Good day.
I am trying to design a preconditioner to accelerate the tCG convergence. If I have got it correct, a preconditioner is the approximate inverse operator of the Riemannian hessian operator. Both the preconditioner and the hessian operator should be maps from the tangent space to itself. But now I am confronted with a situation that the preconditioner maps from the tangent space to elsewhere (not the tangent space).
The problem originates from this. Although the hessian operator (Y=f(X)) is very straight forward (matrix multiplication and element-wise multiplication).The reverse way (X=f^-1(Y)) is not. The reverse way requires solving a matrix equation. Although this matrix equation is guaranteed to have solutions and they are already found, the solutions appear to be multiple, with a set of arbitrary coefficients. I guess that if the coefficients are wisely chosen, there must be a unique solution that lies on the tangent space. However, I do not think there is any easy approach to find the good coefficients, and all I can do is simply set the coefficients to zero.
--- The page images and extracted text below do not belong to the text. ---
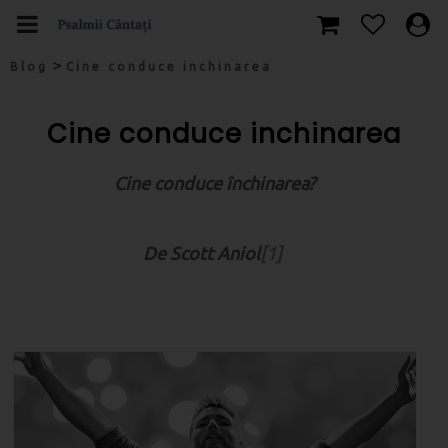
>
Blog
Cine conduce inchinarea
Cine conduce inchinarea
Cine conduce închinarea?
De Scott Aniol
[1]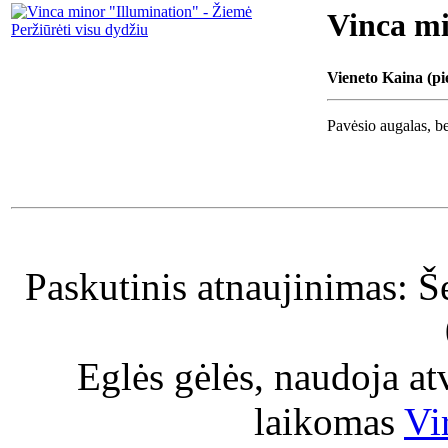
Vinca mi
Peržiūrėti visu dydžiu
Vieneto Kaina (pi
Pavėsio augalas, be
Paskutinis atnaujinimas: Š
Eglės gėlės, naudoja a
laikomas
Vi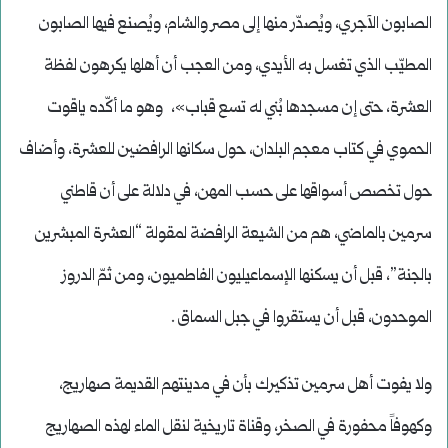
الصابون الآجري، ويُصدّر منها إلى مصر والشام، ويُصنع فيها الصابون
المطيّب الذي تغسل به الأيدي، ومن العجب أن أهلها يكرهون لفظة
العشرة، حتى إن مسجدها بُني له تسع قباب»، وهو ما أكّده ياقوت
الحموي في كتاب معجم البلدان، حول سكانها الرافضين للعشرة، وأضاف
حول تخصص أسواقها على حسب المهن، في دلالة على أن قاطني
سرمين بالماضي، هم من الشيعة الرافضة لمقولة “العشرة المبشرين
بالجنة”، قبل أن يسكنها الإسماعيليون الفاطميون، ومن ثمّ الدروز
الموحدون، قبل أن يستقروا في جبل السماق .
ولا يفوت أهل سرمين تذكيرك بأن في مدينتهم القديمة صهاريج،
وكهوفاً محفورة في الصخر، وقناة تاريخية لنقل الماء لهذه الصهاريج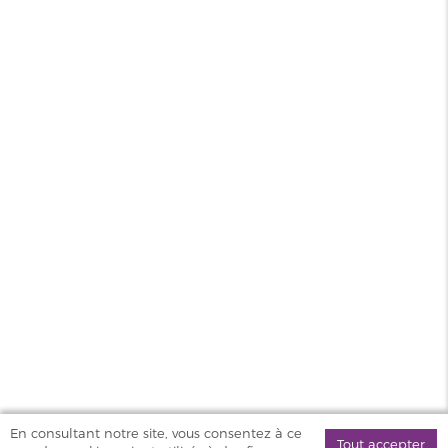
Saveur
Fruité
Contenance
50ml
PG/VG
20/80
Pays
France
MAGASINS
PRODUITS
AIDE & SERVICES
VAPOSTORE
En consultant notre site, vous consentez à ce
Tout accepter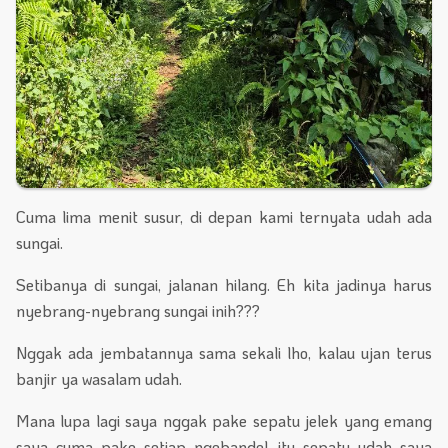
Cuma lima menit susur, di depan kami ternyata udah ada
sungai.
Setibanya di sungai, jalanan hilang. Eh kita jadinya harus
nyebrang-nyebrang sungai inih???
Nggak ada jembatannya sama sekali lho, kalau ujan terus
banjir ya wasalam udah.
Mana lupa lagi saya nggak pake sepatu jelek yang emang
saya cuma pake setiap ngebandel, itu sepatu udah saya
The good news is that the expression is simplified in this way; the bad news is that the resulting solution is not on the tangent space.
I hope the shortcoming of my preconditioner will not matter. After all, when the preconditioner is applied to both sides of the Riemannian Newton equation "hess f(p)[X] = grad f(p)", the equation should still hold, doesn't it? But I am not sure.
Thanks for any help. I can provide more details about the stuff I am working on if anyone is interested.